Researchers reported the findings after studying a group of volunteers who ate either Olestra-based chips whenever they wanted and wherever they wished, or ate regular chips one time at a movie theater.
The study followed 3,200 people for six weeks. Its sponsor, Procter & Gamble, is one of the manufacturers of Olestra chips.
Researchers said there were no significant differences by age or sex or in the number of days volunteers reported any type of digestive problems. The one difference they found was that those who ate the chips reported on average an additional day of more frequent bowel movements during the six weeks of the research. Those who ate the most Olestra-based chips had somewhat more frequent bowel movements than other volunteers, while those who ate the most regular chips had somewhat fewer than average, according to the study.
Olestra is marketed under the brand name Olean. Other companies that produce and promote Olestra-based products are Frito-Lay and Nabisco.
Dr. Robert Sandler, a professor of medicine at the University of North Carolina-Chapel Hill School of Medicine, conducted the study for Procter & Gamble, He said these results were expected.
Olestra is like bran and does not get absorbed by the body. Like bran, Olestra causes more frequent and softer bowel movements, Sandler said.
The new study follows research published last year in the Journal of the American Medical Association that concluded snack foods made with Olestra were no more likely to cause intestinal problems than standard chips.

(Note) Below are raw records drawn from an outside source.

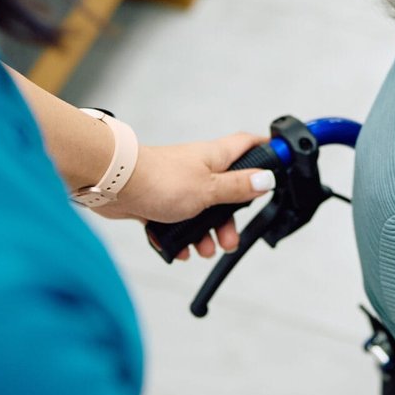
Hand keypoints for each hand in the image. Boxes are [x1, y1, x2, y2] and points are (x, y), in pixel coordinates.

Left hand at [93, 133, 275, 258]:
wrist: (114, 185)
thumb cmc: (160, 180)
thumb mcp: (209, 189)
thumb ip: (238, 187)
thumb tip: (267, 179)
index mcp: (215, 157)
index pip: (249, 144)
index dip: (266, 150)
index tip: (280, 162)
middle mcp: (198, 168)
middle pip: (226, 191)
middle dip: (230, 219)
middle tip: (230, 239)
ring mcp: (178, 184)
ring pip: (201, 211)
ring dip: (204, 233)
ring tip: (202, 250)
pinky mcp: (159, 200)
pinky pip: (176, 221)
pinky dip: (179, 237)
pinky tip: (179, 249)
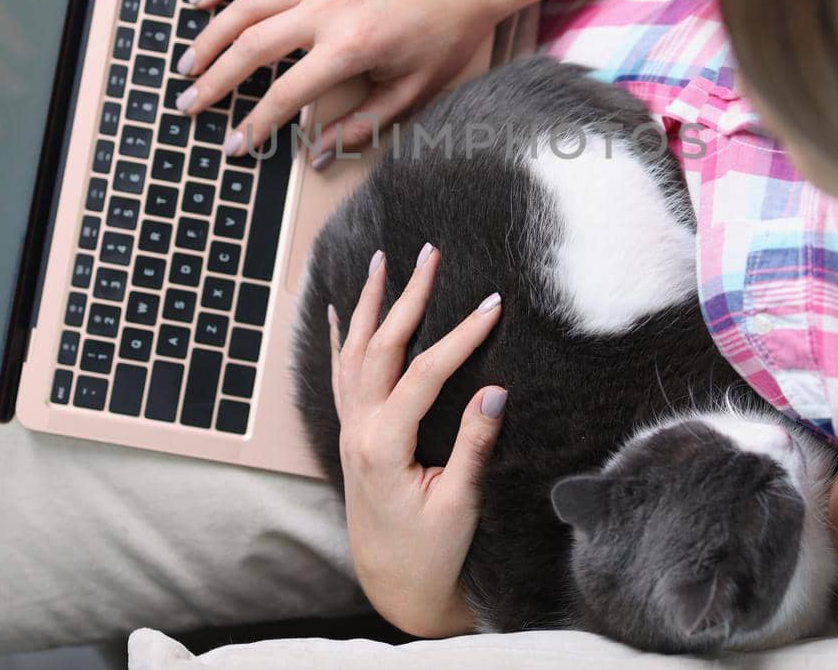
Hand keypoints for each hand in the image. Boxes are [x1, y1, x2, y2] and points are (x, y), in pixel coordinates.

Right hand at [173, 0, 506, 162]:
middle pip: (251, 47)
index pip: (286, 94)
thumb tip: (314, 155)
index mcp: (351, 48)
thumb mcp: (415, 91)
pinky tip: (201, 0)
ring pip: (246, 5)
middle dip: (215, 81)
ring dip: (210, 36)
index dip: (254, 125)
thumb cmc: (448, 32)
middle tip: (189, 106)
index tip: (231, 146)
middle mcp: (327, 9)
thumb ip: (362, 125)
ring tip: (187, 66)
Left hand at [329, 243, 506, 636]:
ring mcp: (349, 431)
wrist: (392, 584)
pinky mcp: (351, 437)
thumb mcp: (459, 502)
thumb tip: (497, 390)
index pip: (426, 374)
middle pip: (382, 348)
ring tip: (383, 262)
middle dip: (408, 297)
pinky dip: (343, 339)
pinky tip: (345, 311)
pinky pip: (340, 376)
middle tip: (430, 254)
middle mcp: (359, 430)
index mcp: (385, 445)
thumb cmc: (430, 550)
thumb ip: (474, 445)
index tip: (492, 303)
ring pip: (355, 354)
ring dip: (371, 305)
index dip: (461, 336)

Consumer groups tried unsuccessfully to block federal government approval of Olestra. They point out other studies have shown Olestra decreases the absorption of the fat-soluable vitamins A, D, E and K. Companies that use Olestra fortify their products with those vitamins.
More than 15,000 consumers have filed complaints, saying Olestra products have caused problems ranging from gas to bloody stool to cramps so severe they had to be treated at emergency rooms. The new study will appear in Tuesday's issue of the Annals of Internal Medicine.